Nevertheless, we had a clear business model in mind from the start: allow as many people as possible to use Baserow for free, and build specific paid features for the moment that Baserow would be used by larger teams and in companies. That way, we never charge for small users (solopreneurs, small teams, students, etc.) and users who want to test our product to assess the value it can bring to their team without time limitations you typically see with free trials, for instance.

A business model is fundamental for the success of your product as we need to invest in developers and other roles to keep releasing new features every month.

As we started to narrow down on our targeted users and ideal customer profile (ICP), we also thought about the features they would want to pay for. These features are mostly centered around user management, security, auditing, and support, as well as more rows and storage capacity for our cloud users. So we built these features and put those in the higher-tier pricing plans as these are typically companies using Baserow.

For users that just need some additional features like more views and row capacity, we introduced a cheap paid plan as a first entry point above free usage.

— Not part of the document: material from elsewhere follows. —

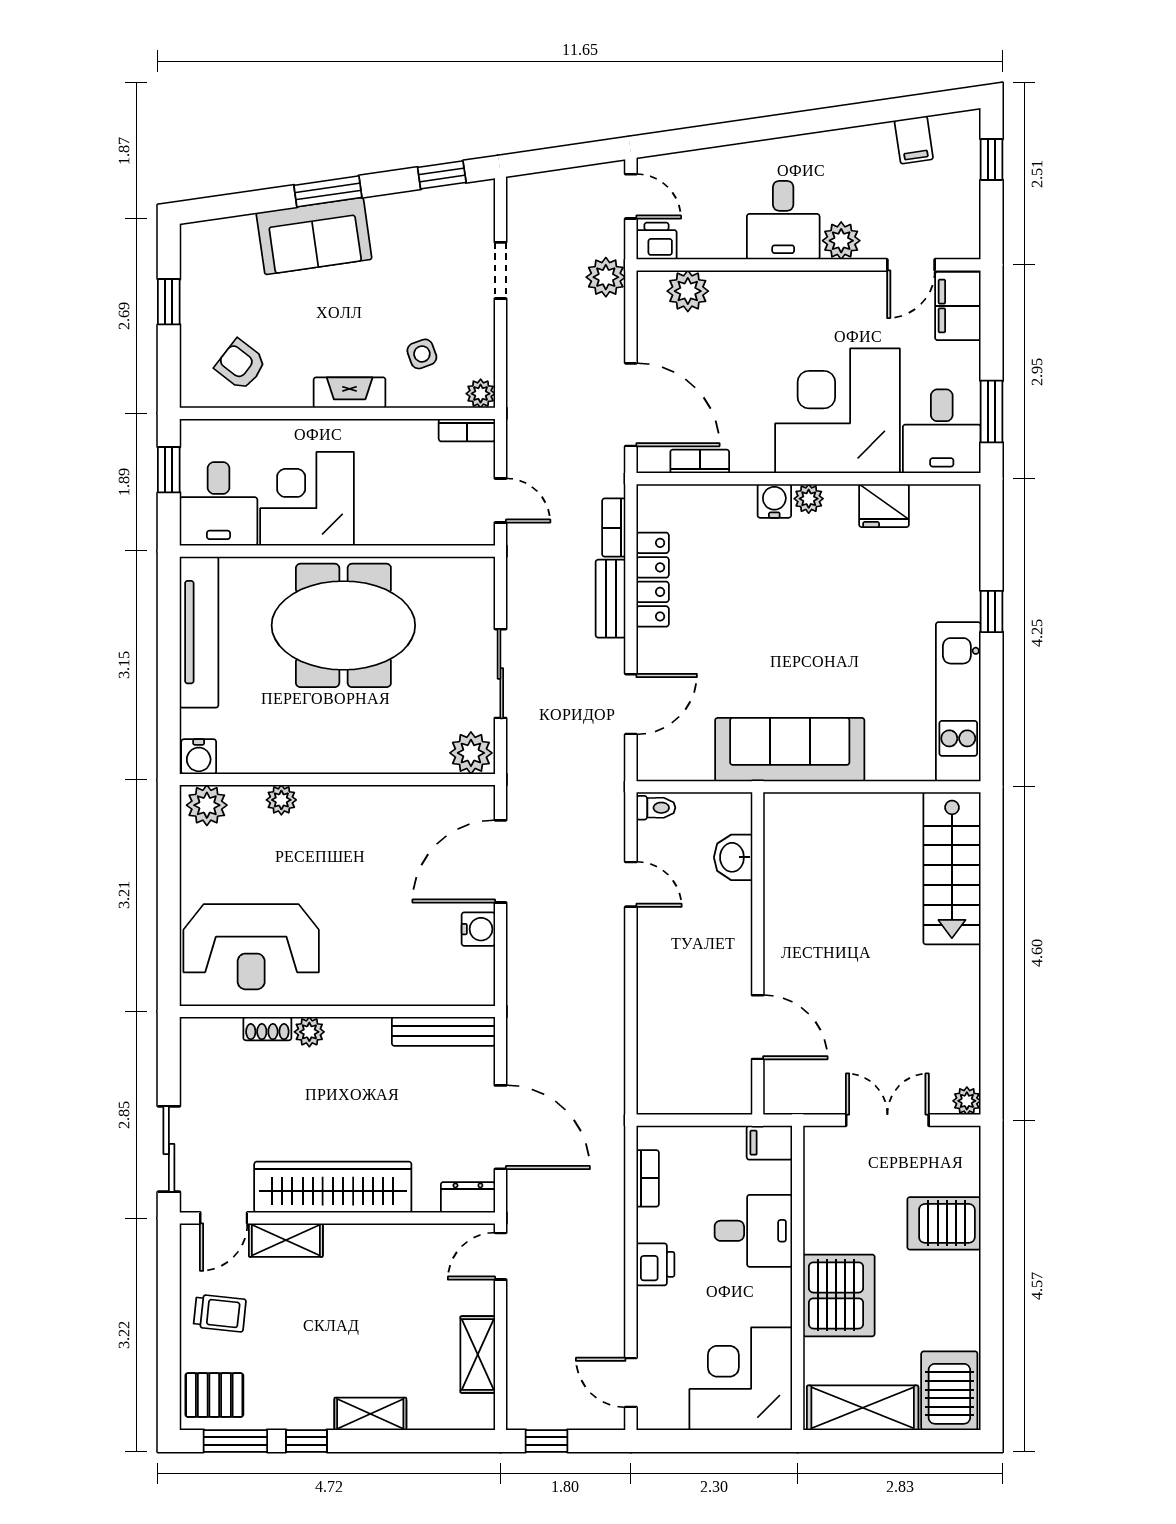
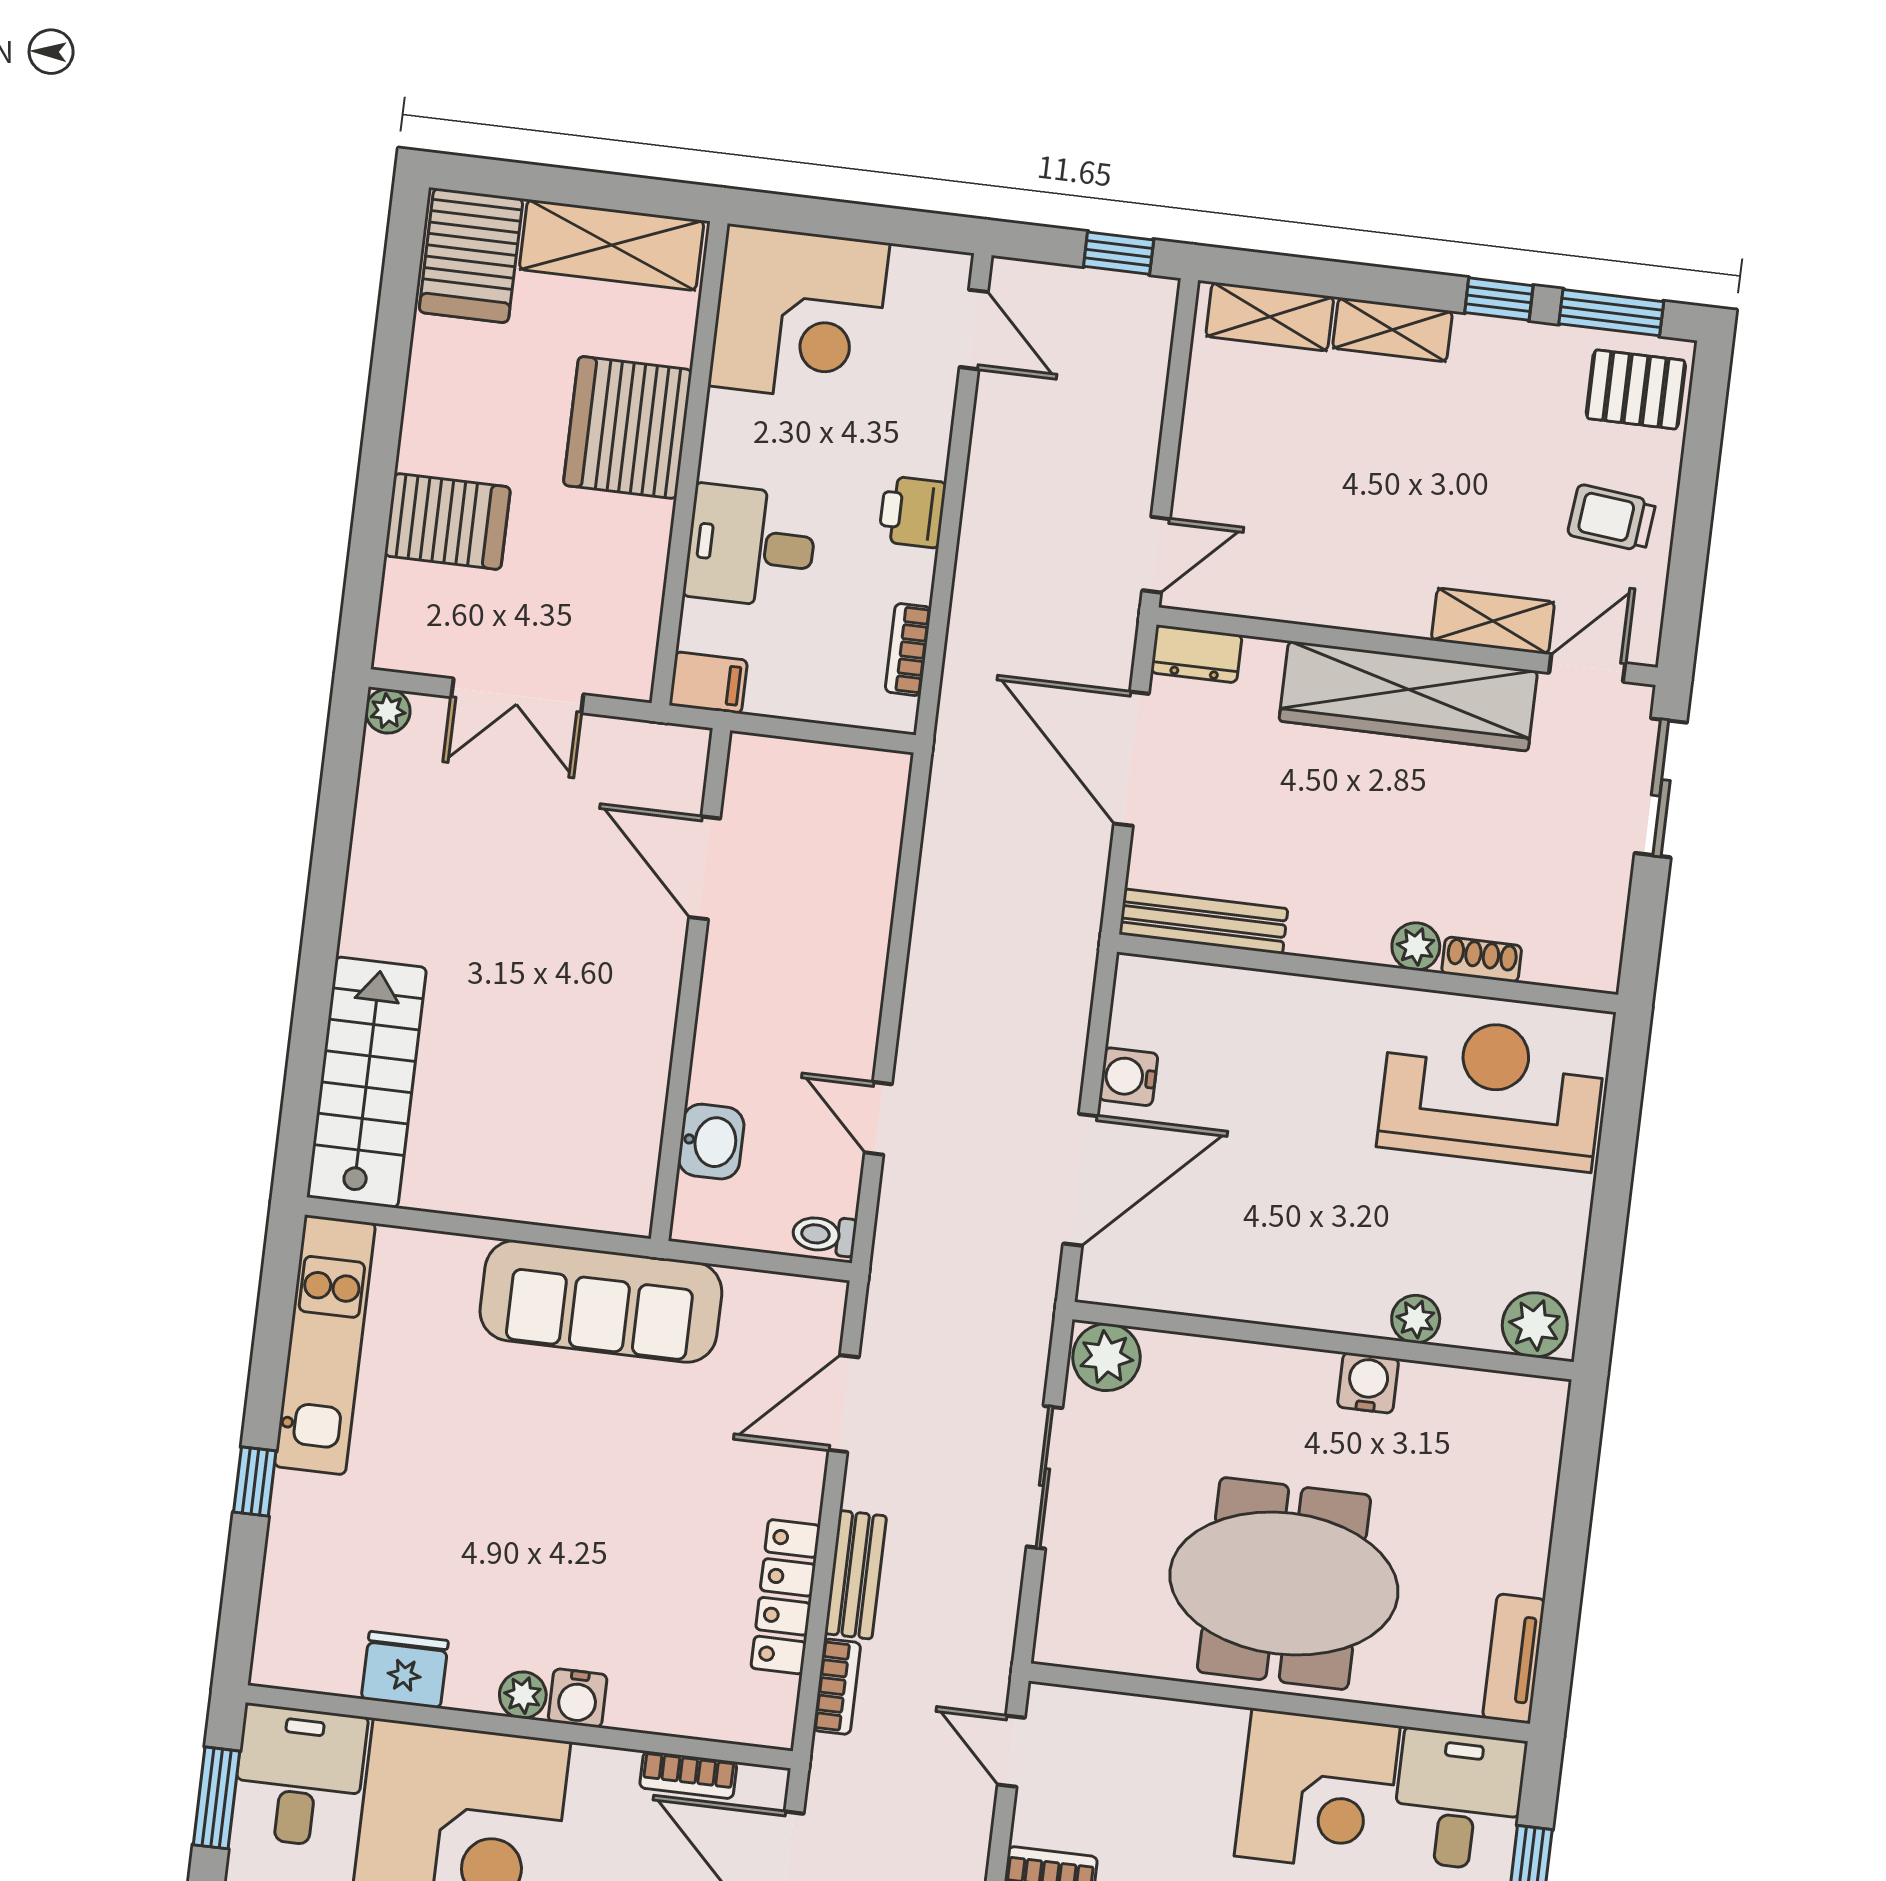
tv unit: (199, 632) -> (1514, 1659), width x0.52, depth x0.78
water cooler: (199, 757) -> (1368, 1383), moved
shelving: (478, 1355) -> (1270, 317), moved, turned 90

It has been a bit more than oneyear since we launched our paid plans and we see a monthly growth of about 10%, which is great. It shows that we can build a healthy business with a product that is used for free by a vast majority of our users. That will continue to be our philosophy as we believe in free software innovation.

As we build our application builder module in Baserow, our business model will stay the same: Free for 85% of our features approximately (MIT license) and paid features for larger teams and companies. That way, the teams that have budgets and have big benefits from using Baserow will pay for features that small users do not need. That way we fund our product evolution and make everybody happy, including our team and investors.